Stored items
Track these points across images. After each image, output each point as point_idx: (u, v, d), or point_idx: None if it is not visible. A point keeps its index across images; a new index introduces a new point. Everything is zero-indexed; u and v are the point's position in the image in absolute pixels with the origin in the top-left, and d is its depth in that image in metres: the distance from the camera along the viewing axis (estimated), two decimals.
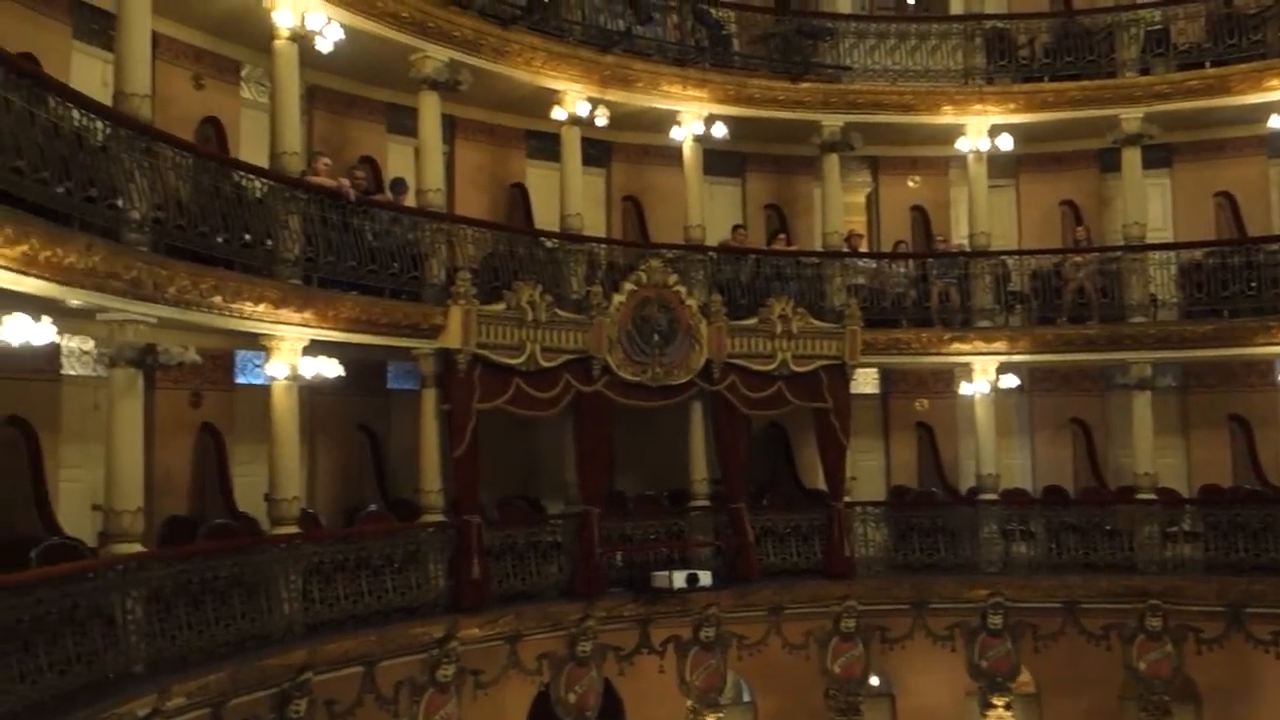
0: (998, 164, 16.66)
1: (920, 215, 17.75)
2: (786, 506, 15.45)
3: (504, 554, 12.90)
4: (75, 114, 8.35)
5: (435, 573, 12.13)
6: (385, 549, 11.72)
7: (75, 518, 10.55)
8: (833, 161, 16.09)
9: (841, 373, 15.05)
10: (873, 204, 18.16)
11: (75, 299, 8.45)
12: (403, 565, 11.86)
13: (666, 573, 13.68)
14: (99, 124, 8.63)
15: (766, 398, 14.74)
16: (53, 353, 10.40)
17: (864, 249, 16.61)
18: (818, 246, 16.35)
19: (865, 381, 16.91)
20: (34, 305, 8.19)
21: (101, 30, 11.02)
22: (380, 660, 11.45)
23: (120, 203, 8.75)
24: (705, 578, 13.82)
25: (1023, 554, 15.45)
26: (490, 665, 12.70)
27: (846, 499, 15.13)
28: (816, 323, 14.94)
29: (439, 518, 12.44)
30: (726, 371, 14.38)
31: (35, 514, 10.05)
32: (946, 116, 16.21)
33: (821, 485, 15.45)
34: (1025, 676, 15.42)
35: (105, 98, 9.67)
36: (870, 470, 17.02)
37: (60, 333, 8.96)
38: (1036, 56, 16.34)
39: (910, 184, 17.88)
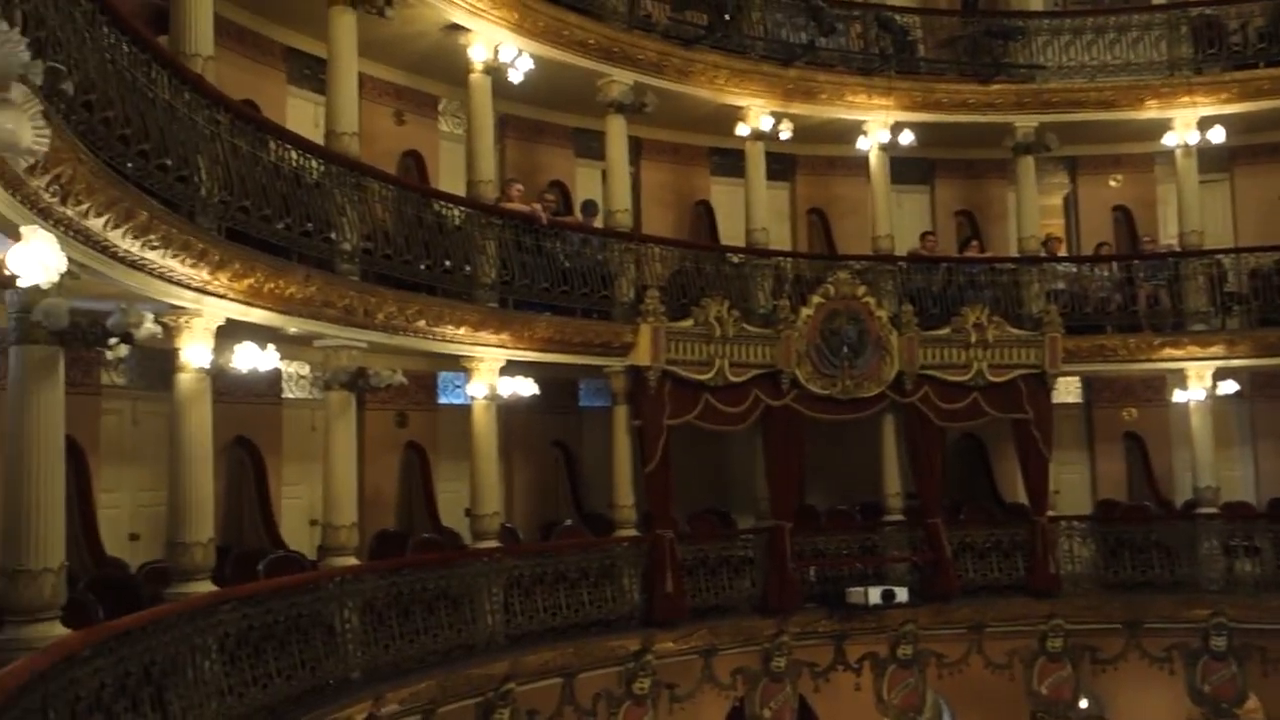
0: (1209, 158, 15.71)
1: (1124, 215, 16.91)
2: (985, 521, 14.95)
3: (696, 568, 12.98)
4: (293, 154, 8.96)
5: (630, 587, 12.32)
6: (581, 563, 11.99)
7: (296, 531, 11.26)
8: (1027, 164, 15.53)
9: (1041, 382, 14.48)
10: (1071, 206, 17.42)
11: (294, 327, 9.06)
12: (598, 579, 12.10)
13: (861, 588, 13.48)
14: (314, 162, 9.23)
15: (962, 409, 14.33)
16: (274, 378, 11.14)
17: (1062, 253, 15.94)
18: (1013, 252, 15.78)
19: (1067, 390, 16.20)
20: (259, 334, 8.81)
21: (312, 75, 11.78)
22: (579, 672, 11.71)
23: (333, 235, 9.32)
24: (901, 594, 13.54)
25: (1248, 572, 14.48)
26: (685, 679, 12.79)
27: (1050, 513, 14.53)
28: (1013, 331, 14.43)
29: (632, 532, 12.64)
30: (919, 383, 14.06)
31: (262, 528, 10.80)
32: (1151, 111, 15.41)
33: (1022, 499, 14.89)
34: (1253, 702, 14.40)
35: (316, 137, 10.34)
36: (1074, 483, 16.27)
37: (281, 358, 9.59)
38: (1250, 42, 15.34)
39: (1112, 183, 17.07)
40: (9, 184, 4.91)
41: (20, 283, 4.30)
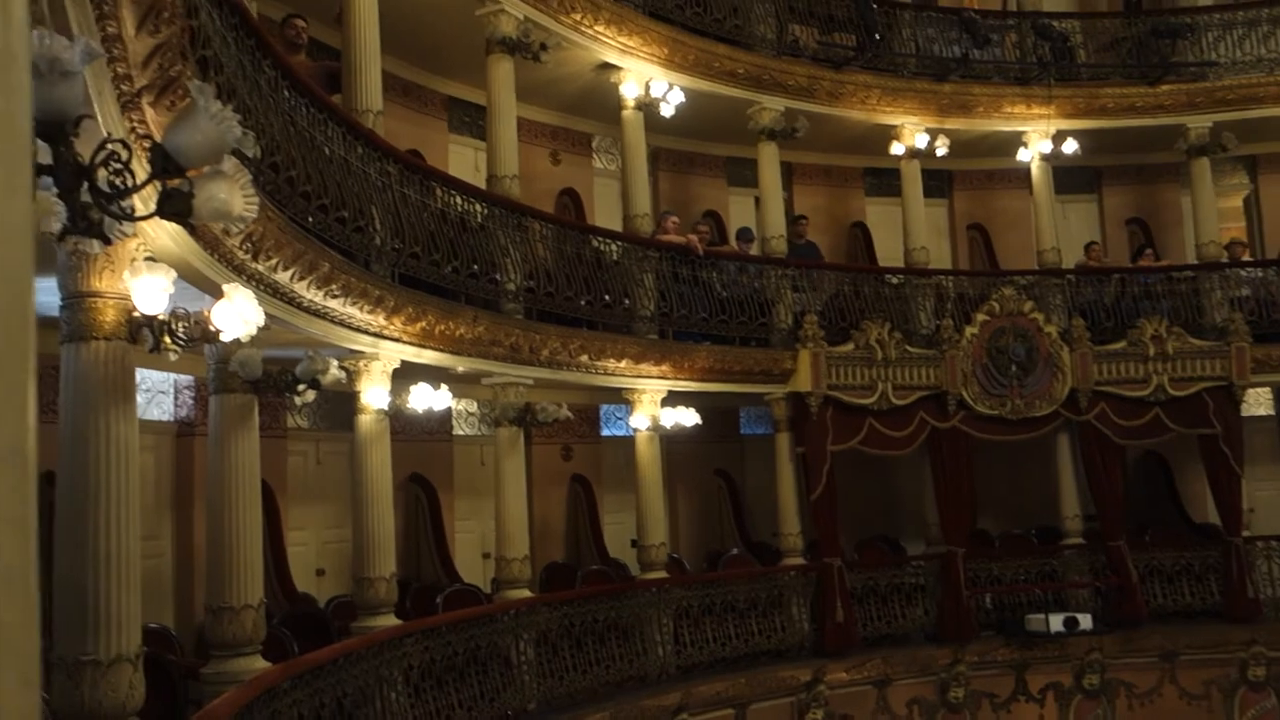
0: None
1: None
2: (1173, 542, 14.18)
3: (866, 596, 12.74)
4: (458, 200, 9.28)
5: (799, 616, 12.18)
6: (749, 592, 11.93)
7: (469, 564, 11.56)
8: (1203, 166, 14.78)
9: (1229, 394, 13.69)
10: (1253, 207, 16.49)
11: (463, 366, 9.34)
12: (766, 609, 12.01)
13: (1041, 615, 12.97)
14: (478, 206, 9.53)
15: (1142, 426, 13.67)
16: (445, 416, 11.50)
17: (1246, 258, 15.07)
18: (1191, 259, 15.02)
19: (1258, 402, 15.28)
20: (430, 374, 9.12)
21: (471, 122, 12.20)
22: (750, 703, 11.61)
23: (498, 276, 9.59)
24: (1085, 621, 12.97)
25: None
26: (859, 710, 12.53)
27: (1245, 533, 13.69)
28: (1195, 341, 13.70)
29: (799, 561, 12.50)
30: (1094, 400, 13.50)
31: (438, 562, 11.13)
32: None
33: (1212, 518, 14.10)
34: None
35: (477, 181, 10.68)
36: (1271, 501, 15.29)
37: (451, 397, 9.90)
38: None
39: None
40: (208, 244, 5.23)
41: (223, 337, 4.57)
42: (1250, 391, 14.13)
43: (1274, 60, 14.65)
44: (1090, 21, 15.44)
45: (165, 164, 2.47)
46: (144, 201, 2.77)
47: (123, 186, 2.53)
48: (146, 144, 3.46)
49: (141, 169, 2.68)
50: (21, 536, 0.79)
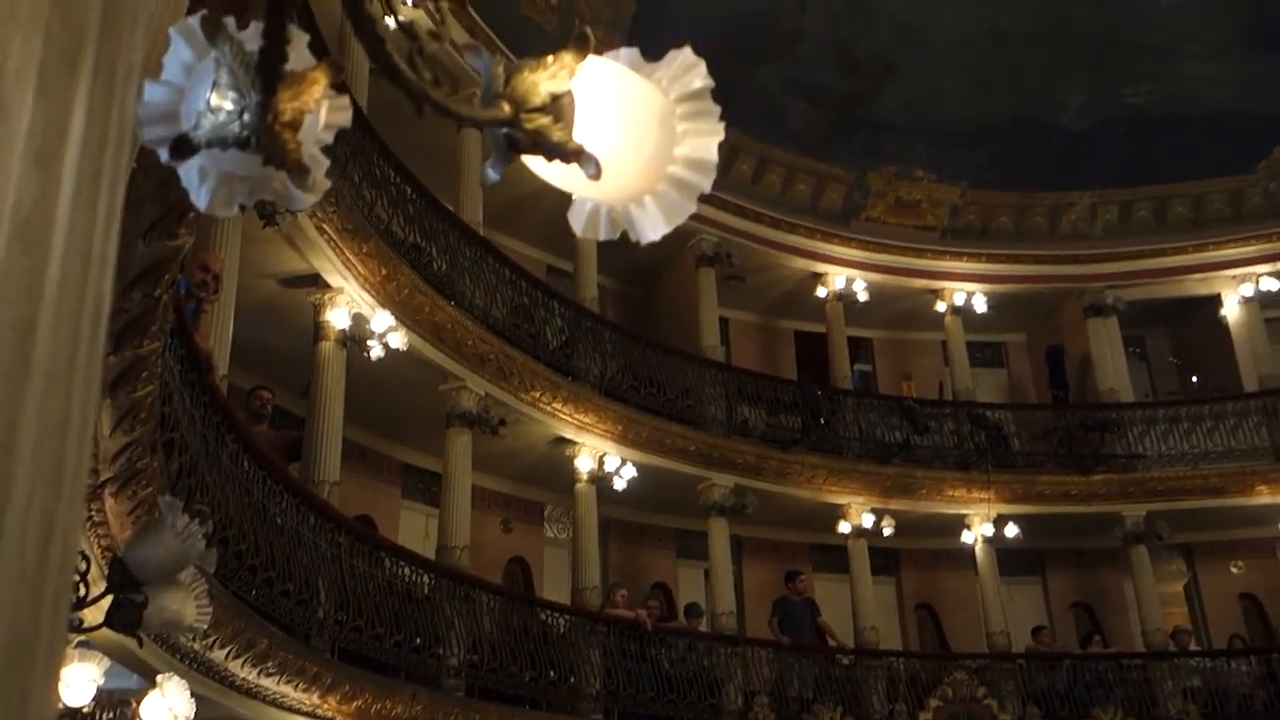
0: None
1: (1253, 604, 16.07)
2: None
3: None
4: (406, 570, 9.15)
5: None
6: None
7: None
8: (1141, 553, 15.06)
9: None
10: (1194, 594, 16.67)
11: None
12: None
13: None
14: (426, 577, 9.39)
15: None
16: None
17: (1194, 645, 15.04)
18: (1139, 646, 14.95)
19: None
20: None
21: (425, 489, 12.29)
22: None
23: (440, 651, 9.28)
24: None
25: None
26: None
27: None
28: None
29: None
30: None
31: None
32: (1263, 497, 15.03)
33: None
34: None
35: (426, 547, 10.59)
36: None
37: None
38: None
39: (1234, 570, 16.39)
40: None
41: None
42: None
43: (1197, 455, 15.34)
44: (1022, 412, 16.25)
45: (124, 578, 2.43)
46: (93, 609, 2.71)
47: (77, 599, 2.47)
48: (104, 546, 3.42)
49: (99, 579, 2.64)
50: None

> [WHAT IS REQUIRED]:
Print again the lines of the entries above that fall between the line holding "29: (439, 518, 12.44)" and the line holding "38: (1036, 56, 16.34)", inclusive, exactly as they stand.

> [ANSWER SPACE]:
29: (439, 518, 12.44)
30: (726, 371, 14.38)
31: (35, 514, 10.05)
32: (946, 116, 16.21)
33: (821, 485, 15.45)
34: (1025, 676, 15.42)
35: (105, 98, 9.67)
36: (870, 470, 17.02)
37: (60, 333, 8.96)
38: (1036, 56, 16.34)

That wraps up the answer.